Pell Center

The Pell Center for International Relations and Public Policy at Salve Regina is a multidisciplinary research center focused at the intersection of politics, policies and ideas.

Globalization is a Human Impulse: Picks of the Week

Why Globalization Stalled And How to Restart It | Foreign Affairs

The Place Where Globalization Kept Its Promise | Marketplace

The Pillars of Trump’s Nationalism are Weakening | The Washington Post

Globalization has gotten a bad rap over the last couple of years.  The concept is invoked regularly to explain the loss of American manufacturing jobs (though automation is likely the bigger culprit going forward).  More ominously, the new bogey-men of American politics are so-called “Globalists”—people, this theory holds, who want to subvert American sovereignty to global standards, laws, and rules.

In American politics, two stories are emerging—a narrative dichotomy, if you will.  On the one hand, there is globalization, predicated on the free movement of ideas, goods, wealth, and people.  On the other there is a nationalist story manifested in national limits on the movement of those things in order to protect national identity and, some would argue, national interest.  These competing stories, like any false dichotomy, are dangerous and important because whichever story dominates public discussion will lead to diametrically opposed policy choices and outcomes.

For example: with globalization, people move to where economic opportunity exists, just as wealth moves to economic opportunity.  That’s immigration.  That’s foreign direct investment.  With a nationalist orientation, you might limit the movement of people into your country to only those who can materially benefit your country—however you define that.  You also might restrict the flow of capital into your country.  So if a foreign interest seeks control of important industries, you might restrict or even prohibit that.  Or you might put a tax on things manufactured in other countries when they cross the border into our country in order to make American-produced items more competitive from a price perspective.

The nationalist critique emanating from far-right sources in the White House and at Breitbart is over-stated.  Globalization is not an objective, but a process by which the features of every-day life—whether we’re talking about the spread of things or ideas—is increasingly standard around the world.  The view of globalization as a process is borne out by history.

While some contemporary analysts trace globalization to the post-World War II economic system, that is only its most recent manifestation.  In fact, globalization is not an exclusively modern phenomenon.  We can find its antecedents in the earliest human history—in the way written language spread, in the way food-stuffs spread, in the way art and culture spread, even in the way religions spread and evolved.
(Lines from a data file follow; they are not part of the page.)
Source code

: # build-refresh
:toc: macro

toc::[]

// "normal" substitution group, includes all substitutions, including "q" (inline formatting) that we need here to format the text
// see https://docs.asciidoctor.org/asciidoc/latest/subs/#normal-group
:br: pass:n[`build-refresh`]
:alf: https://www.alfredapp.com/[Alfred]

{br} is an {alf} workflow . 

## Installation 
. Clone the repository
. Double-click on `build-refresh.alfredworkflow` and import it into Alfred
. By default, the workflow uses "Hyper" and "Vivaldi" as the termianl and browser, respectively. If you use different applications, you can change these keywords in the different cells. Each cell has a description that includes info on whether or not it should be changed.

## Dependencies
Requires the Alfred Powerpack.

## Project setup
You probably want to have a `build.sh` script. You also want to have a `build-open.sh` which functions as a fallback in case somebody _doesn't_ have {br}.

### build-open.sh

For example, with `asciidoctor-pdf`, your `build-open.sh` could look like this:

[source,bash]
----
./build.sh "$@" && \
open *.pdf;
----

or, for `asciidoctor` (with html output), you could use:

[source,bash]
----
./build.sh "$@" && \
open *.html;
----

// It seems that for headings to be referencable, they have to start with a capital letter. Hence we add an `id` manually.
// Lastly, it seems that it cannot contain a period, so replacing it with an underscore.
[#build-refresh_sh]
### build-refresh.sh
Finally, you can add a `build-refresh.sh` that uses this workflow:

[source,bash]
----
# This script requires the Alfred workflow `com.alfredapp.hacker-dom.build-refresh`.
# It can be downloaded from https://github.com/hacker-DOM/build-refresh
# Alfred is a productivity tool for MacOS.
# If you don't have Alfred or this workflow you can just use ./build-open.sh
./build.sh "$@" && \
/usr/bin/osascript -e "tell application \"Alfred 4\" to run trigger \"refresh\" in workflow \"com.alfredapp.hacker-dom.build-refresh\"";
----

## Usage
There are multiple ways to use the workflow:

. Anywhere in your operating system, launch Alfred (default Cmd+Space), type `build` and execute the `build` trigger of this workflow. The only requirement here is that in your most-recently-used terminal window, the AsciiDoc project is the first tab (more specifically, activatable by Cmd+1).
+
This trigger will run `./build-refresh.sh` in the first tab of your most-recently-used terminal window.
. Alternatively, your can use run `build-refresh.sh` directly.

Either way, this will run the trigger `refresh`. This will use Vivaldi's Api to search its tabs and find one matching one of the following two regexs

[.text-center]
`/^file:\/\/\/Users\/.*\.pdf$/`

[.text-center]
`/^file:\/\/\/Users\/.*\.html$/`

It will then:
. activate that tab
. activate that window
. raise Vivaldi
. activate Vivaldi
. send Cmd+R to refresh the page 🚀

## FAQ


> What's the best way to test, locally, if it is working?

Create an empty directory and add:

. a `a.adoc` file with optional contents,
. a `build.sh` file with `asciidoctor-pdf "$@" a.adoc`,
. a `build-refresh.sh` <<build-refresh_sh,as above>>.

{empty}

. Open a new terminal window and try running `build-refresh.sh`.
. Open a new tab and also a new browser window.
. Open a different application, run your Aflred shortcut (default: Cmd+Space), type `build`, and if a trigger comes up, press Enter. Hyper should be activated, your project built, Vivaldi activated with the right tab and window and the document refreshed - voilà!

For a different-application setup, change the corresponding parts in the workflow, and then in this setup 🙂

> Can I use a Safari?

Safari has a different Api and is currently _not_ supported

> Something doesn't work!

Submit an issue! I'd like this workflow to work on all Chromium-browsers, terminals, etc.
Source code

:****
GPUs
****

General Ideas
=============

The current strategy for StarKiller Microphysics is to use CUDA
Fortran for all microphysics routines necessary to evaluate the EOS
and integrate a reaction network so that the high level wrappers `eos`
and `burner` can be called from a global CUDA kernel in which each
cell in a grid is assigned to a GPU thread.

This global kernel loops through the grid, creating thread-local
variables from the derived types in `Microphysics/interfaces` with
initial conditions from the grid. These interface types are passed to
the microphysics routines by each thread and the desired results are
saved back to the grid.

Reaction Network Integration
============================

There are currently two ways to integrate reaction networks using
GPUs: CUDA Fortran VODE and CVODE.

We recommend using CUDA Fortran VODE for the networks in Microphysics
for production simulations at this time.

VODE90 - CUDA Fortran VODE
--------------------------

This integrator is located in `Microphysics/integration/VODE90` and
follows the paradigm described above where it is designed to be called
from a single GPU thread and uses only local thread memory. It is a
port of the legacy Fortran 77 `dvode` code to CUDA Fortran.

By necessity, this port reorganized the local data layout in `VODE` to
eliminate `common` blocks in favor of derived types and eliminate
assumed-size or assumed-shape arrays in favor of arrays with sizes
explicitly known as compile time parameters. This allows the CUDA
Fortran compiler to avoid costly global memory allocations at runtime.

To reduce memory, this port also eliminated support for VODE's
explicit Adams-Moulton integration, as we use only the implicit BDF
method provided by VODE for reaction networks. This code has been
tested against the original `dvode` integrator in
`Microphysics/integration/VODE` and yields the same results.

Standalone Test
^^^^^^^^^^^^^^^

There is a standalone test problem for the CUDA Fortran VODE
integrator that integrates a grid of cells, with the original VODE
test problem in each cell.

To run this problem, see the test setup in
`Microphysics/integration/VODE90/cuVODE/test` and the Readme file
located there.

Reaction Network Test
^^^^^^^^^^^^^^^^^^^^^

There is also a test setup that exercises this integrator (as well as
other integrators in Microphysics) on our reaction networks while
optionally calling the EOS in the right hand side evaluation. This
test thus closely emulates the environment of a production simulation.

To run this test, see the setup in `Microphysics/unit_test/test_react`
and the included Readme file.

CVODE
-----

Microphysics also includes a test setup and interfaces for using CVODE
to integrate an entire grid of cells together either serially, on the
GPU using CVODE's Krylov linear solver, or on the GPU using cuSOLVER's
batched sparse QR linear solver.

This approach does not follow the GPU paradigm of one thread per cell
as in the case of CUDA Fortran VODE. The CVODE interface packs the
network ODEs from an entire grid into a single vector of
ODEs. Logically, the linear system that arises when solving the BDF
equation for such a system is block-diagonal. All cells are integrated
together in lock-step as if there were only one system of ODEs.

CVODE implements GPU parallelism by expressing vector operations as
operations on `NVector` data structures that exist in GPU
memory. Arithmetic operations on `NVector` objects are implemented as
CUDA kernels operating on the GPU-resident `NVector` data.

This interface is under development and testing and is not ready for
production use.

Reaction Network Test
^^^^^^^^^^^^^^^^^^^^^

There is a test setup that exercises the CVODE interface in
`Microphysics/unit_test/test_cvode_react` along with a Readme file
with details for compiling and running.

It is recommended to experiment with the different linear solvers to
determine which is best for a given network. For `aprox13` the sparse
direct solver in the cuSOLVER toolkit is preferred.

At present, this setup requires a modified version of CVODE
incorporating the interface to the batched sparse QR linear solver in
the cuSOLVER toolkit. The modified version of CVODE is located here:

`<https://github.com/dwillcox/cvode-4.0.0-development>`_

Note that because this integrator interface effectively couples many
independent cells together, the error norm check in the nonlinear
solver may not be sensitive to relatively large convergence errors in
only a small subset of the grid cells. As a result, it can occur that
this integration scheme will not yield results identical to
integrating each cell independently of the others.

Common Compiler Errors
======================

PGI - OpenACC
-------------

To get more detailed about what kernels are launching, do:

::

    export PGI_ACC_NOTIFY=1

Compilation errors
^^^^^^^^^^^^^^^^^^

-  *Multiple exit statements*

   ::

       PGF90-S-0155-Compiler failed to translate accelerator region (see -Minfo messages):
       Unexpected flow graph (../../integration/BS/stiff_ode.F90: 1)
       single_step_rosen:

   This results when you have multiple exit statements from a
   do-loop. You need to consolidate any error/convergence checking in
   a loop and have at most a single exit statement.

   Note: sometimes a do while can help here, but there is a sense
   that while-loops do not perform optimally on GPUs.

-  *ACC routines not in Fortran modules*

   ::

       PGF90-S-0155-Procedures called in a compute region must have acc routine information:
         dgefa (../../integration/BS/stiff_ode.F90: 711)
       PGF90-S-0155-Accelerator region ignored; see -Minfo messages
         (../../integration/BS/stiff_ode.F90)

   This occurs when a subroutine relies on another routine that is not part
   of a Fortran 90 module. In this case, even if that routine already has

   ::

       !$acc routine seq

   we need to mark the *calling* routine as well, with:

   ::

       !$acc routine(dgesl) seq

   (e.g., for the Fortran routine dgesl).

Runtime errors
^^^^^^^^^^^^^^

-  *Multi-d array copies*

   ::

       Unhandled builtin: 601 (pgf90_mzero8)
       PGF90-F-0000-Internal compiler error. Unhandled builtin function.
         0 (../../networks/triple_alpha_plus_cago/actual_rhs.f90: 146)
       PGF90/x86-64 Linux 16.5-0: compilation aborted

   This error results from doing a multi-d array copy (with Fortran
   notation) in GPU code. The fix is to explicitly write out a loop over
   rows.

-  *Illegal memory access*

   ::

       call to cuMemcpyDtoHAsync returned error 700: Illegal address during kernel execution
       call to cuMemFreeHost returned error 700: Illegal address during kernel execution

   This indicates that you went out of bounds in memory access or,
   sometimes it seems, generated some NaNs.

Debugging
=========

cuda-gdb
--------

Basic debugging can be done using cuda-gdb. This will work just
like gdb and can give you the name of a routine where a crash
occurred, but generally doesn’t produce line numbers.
At its core, the process of globalization seems to be a human impulse—we need to connect, to discover, and to trade.  And the more we do those things, the more standardize life becomes around the world.  Consider this: in 1492, Columbus discovered the New World.  Historians describe what happened next as the Columbian Exchange—the largest transfer of biology in history between the old and new worlds.  To the New World, Europeans brought smallpox, sugarcane, and, eventually, African slaves.  From the New World, Europeans brought back venereal disease and food stuffs, things like the tomato, the potato, and the chili pepper that became part of the basic diet of people around the world.  Just think about the use of red pepper in “national dishes” across Europe and Asia—that doesn’t happen without Columbus.  That doesn’t happen without connection and exchange.  And these forces are at the heart of what today we call globalization.

So many of the simmering debates in the United States grow from globalization: immigration, trade, and the role of international institutions.  Since the end of World War II, Western and Western-oriented leaders have put their faith in the belief that trade and exchange will contribute to peace between the great powers of the world.  So far, that’s proven a good bet.  But we have a moment now between Brexit in Europe and the policies pursued by the Trump administration on trade and immigration, when the forces that bring us together seem to be on the wane.  They’re being challenged specifically as politicians emphasize the value of our national identity and the nation over the things that remind us of our shared humanity across the globe.

How we resolve these issues will shape the global economy, our own domestic productivity, and questions of war and peace across the coming century.